[YOUR ASSIGNMENT] Omit every picture and return the rest of the data unaltered.

Saved data entries:
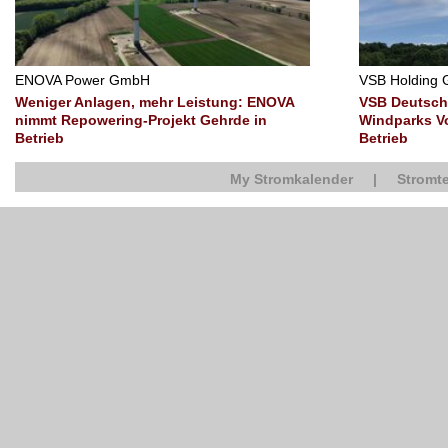
ENOVA Power GmbH
VSB Holding
Weniger Anlagen, mehr Leistung: ENOVA
VSB Deutsch
nimmt Repowering-Projekt Gehrde in
Windparks Vo
Betrieb
Betrieb
My Stromkalender
|
Stromte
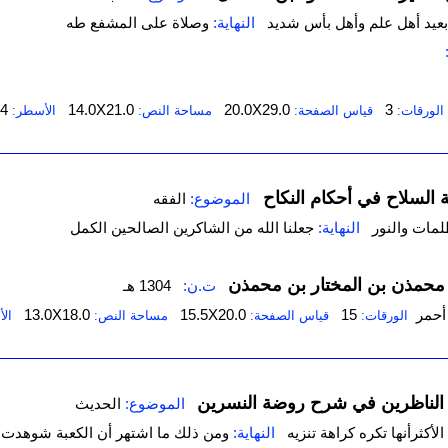
بعيد أهل علم وأهل بأس شديد
النهاية:
وصلاة على المشفع طه
4
14.0X21.0
20.0X29.0
3
الورقات:
قياس الصفحة:
مساحة النص:
الأسطر:
ة السلاح في أحكام النكاح
الموضوع:
الفقه
ظلمات والنور
النهاية:
جعلنا الله من الشاكرين الصالحين الكمل
محمذن بن المختار بن محمذن
ت.ن:
1304 هـ
أحمر
15
15.5X20.0
13.0X18.0
الورقات:
قياس الصفحة:
مساحة النص:
ال
الناظرين في شرح روضة النسرين
الموضوع:
الحديث
لأكثرأنها تكره كراهة تنزيه
النهاية:
ومن ذلك ما اشتهر أن الكعبة شوهدت 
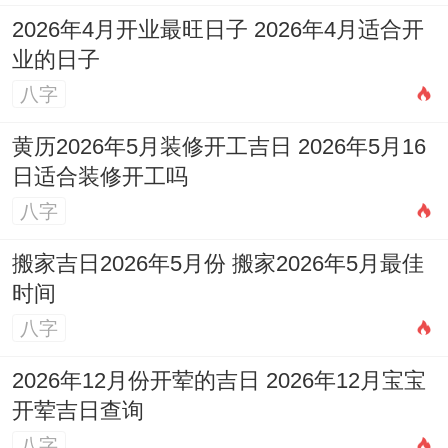
2026年4月开业最旺日子 2026年4月适合开
业的日子
八字
黄历2026年5月装修开工吉日 2026年5月16
日适合装修开工吗
八字
搬家吉日2026年5月份 搬家2026年5月最佳
时间
八字
2026年12月份开荤的吉日 2026年12月宝宝
开荤吉日查询
八字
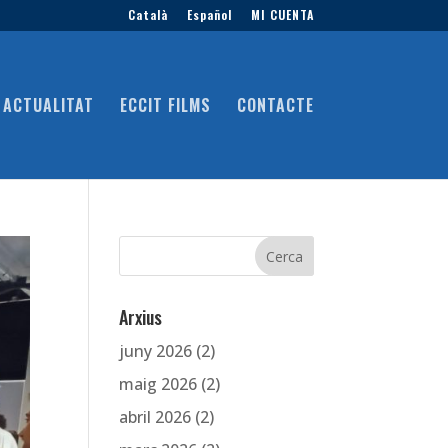
Català
Español
MI CUENTA
ACTUALITAT
ECCIT FILMS
CONTACTE
Arxius
juny 2026
(2)
maig 2026
(2)
abril 2026
(2)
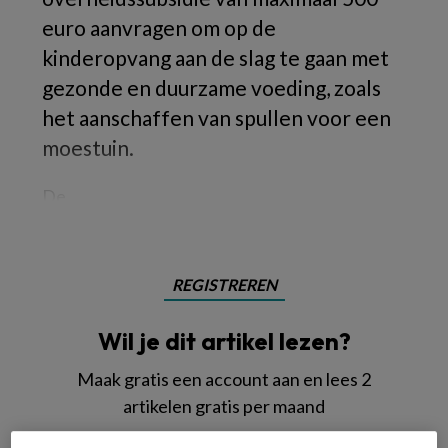
euro aanvragen om op de
kinderopvang aan de slag te gaan met
gezonde en duurzame voeding, zoals
het aanschaffen van spullen voor een
moestuin.
De
REGISTREREN
Wil je dit artikel lezen?
Maak gratis een account aan en lees 2
artikelen gratis per maand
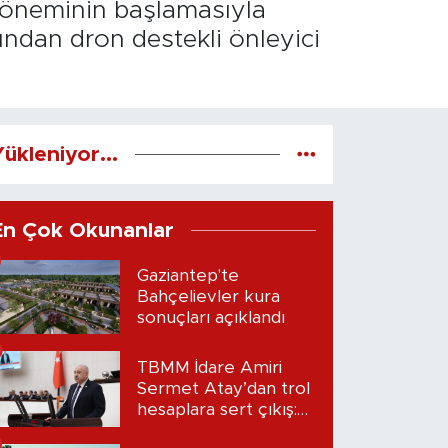
t döneminin başlamasıyla
fından dron destekli önleyici
ükleniyor...
En Çok Okunanlar
Gaziantep'te
Bahçelievler kura
sonuçları açıklandı
TBMM İdare Amiri
Sermet Atay’dan trol
hesaplara sert çıkış:
“Seni bulacağım”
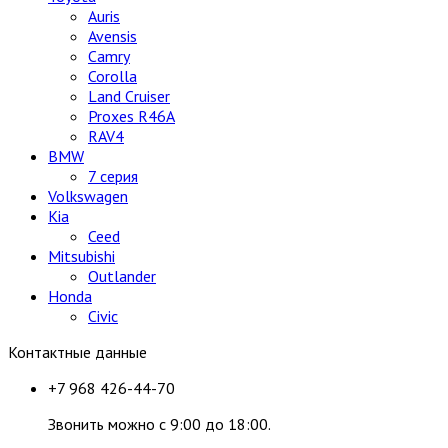
Auris
Avensis
Camry
Corolla
Land Cruiser
Proxes R46A
RAV4
BMW
7 серия
Volkswagen
Kia
Ceed
Mitsubishi
Outlander
Honda
Civic
Контактные данные
+7 968 426-44-70
Звонить можно с 9:00 до 18:00.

[SOLUTION]
ENOVA Power GmbH
VSB Holding
Weniger Anlagen, mehr Leistung: ENOVA
VSB Deutsch
nimmt Repowering-Projekt Gehrde in
Windparks Vo
Betrieb
Betrieb
My Stromkalender
|
Stromte
بعيد أهل علم وأهل بأس شديد
النهاية:
وصلاة على المشفع طه
4
14.0X21.0
20.0X29.0
3
الورقات:
قياس الصفحة:
مساحة النص:
الأسطر:
ة السلاح في أحكام النكاح
الموضوع:
الفقه
ظلمات والنور
النهاية:
جعلنا الله من الشاكرين الصالحين الكمل
محمذن بن المختار بن محمذن
ت.ن:
1304 هـ
أحمر
15
15.5X20.0
13.0X18.0
الورقات:
قياس الصفحة:
مساحة النص:
ال
الناظرين في شرح روضة النسرين
الموضوع:
الحديث
لأكثرأنها تكره كراهة تنزيه
النهاية:
ومن ذلك ما اشتهر أن الكعبة شوهدت 
2026年4月开业最旺日子 2026年4月适合开
业的日子
八字
黄历2026年5月装修开工吉日 2026年5月16
日适合装修开工吗
八字
搬家吉日2026年5月份 搬家2026年5月最佳
时间
八字
2026年12月份开荤的吉日 2026年12月宝宝
开荤吉日查询
八字
Català
Español
MI CUENTA
ACTUALITAT
ECCIT FILMS
CONTACTE
Arxius
juny 2026
(2)
maig 2026
(2)
abril 2026
(2)
euro aanvragen om op de
kinderopvang aan de slag te gaan met
gezonde en duurzame voeding, zoals
het aanschaffen van spullen voor een
moestuin.
De
REGISTREREN
Wil je dit artikel lezen?
Maak gratis een account aan en lees 2
artikelen gratis per maand
t döneminin başlamasıyla
fından dron destekli önleyici
ükleniyor...
En Çok Okunanlar
Gaziantep'te
Bahçelievler kura
sonuçları açıklandı
TBMM İdare Amiri
Sermet Atay’dan trol
hesaplara sert çıkış:
“Seni bulacağım”
Auris
Avensis
Camry
Corolla
Land Cruiser
Proxes R46A
RAV4
BMW
7 серия
Volkswagen
Kia
Ceed
Mitsubishi
Outlander
Honda
Civic
Контактные данные
+7 968 426-44-70
Звонить можно с 9:00 до 18:00.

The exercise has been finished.